I see all shareware . but I need a freeware .


----------



## ilugd (Sep 6, 2006)

any ripping software
Windows media player 11, dbpoweramp, audiograbber and more
just google for freeware ripping software


----------



## it_waaznt_me (Sep 6, 2006)

Try QcdPlayer .. You can save as Mp3Pro too with Qcd ..


----------



## Stalker (Sep 6, 2006)

if u have nero 6 installed, u can try the wav editor.
otherwise use audiograbber, WMP 11 etc


----------



## 56561 (Sep 6, 2006)

thats a good suggstion STALKER ,


----------



## Ch@0s (Sep 8, 2006)

The best ripping software around is Exact Audio Copy (EAC for short) by miles... I mean miles. You can make out the difference between WAV files ripped by EAC and other cd rippers easily if you have the right equipment. For compressing, just download the latest build of lame. All other commercial progs use it anyway .


----------



## ranjikvp (Sep 8, 2006)

Ch@0s thanks for that suggestion man, this is good.
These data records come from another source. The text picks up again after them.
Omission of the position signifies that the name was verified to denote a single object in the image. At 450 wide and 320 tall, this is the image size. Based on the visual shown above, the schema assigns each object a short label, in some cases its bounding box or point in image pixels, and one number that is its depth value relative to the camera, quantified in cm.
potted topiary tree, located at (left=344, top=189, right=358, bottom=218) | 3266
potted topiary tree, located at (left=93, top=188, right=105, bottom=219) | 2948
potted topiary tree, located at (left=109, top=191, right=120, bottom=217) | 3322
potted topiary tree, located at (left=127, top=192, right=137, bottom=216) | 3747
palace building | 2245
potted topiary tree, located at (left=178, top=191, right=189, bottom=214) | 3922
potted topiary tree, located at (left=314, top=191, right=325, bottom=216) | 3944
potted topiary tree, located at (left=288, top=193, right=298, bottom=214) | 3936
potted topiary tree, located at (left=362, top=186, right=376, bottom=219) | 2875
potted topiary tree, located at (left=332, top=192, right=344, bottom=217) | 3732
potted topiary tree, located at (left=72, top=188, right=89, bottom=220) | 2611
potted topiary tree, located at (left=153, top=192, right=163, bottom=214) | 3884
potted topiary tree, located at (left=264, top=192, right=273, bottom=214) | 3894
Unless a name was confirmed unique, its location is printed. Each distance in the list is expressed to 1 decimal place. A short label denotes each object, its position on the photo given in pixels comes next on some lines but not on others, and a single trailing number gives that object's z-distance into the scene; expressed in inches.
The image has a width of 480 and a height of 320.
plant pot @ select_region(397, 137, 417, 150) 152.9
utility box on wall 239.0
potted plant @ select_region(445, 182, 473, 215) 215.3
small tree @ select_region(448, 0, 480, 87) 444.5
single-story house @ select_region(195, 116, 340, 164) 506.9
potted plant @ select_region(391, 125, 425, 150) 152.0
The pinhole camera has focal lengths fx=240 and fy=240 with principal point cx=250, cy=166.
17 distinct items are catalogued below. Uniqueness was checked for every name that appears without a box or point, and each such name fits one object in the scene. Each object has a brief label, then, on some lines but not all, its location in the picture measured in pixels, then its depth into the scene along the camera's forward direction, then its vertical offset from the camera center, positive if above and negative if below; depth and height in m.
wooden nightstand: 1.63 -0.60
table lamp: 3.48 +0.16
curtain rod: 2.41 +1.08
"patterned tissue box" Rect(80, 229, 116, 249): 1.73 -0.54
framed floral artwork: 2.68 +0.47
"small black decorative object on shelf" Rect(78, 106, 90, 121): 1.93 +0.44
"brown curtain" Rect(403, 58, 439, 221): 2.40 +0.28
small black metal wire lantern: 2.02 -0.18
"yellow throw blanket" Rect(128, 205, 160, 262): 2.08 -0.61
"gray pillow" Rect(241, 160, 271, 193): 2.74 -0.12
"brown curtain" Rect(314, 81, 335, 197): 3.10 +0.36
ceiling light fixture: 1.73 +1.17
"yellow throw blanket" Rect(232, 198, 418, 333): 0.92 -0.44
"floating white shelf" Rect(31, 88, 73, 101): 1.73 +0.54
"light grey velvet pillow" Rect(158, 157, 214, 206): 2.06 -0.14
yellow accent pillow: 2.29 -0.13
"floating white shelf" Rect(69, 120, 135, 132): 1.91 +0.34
Thanks
*www.exactaudiocopy.de/


----------



## romeo_8693 (Sep 8, 2006)

the best and the ultimate in the business:RAZORLAME....it rocks and its opensource....


----------



## cosx (Oct 5, 2006)

a totally free s/w to rip cd audio to mp3 is 
CD Ex
here it is ::
"hxxp://sourceforge.net/projects/cdexos/"


----------



## nishant_nms (Oct 5, 2006)

even windows media player will do that


----------



## Tanmay (Oct 5, 2006)

Yeah man Media Player 10 or 11 will be able to do that.

Follow this : *tinyurl.com/4kywq


----------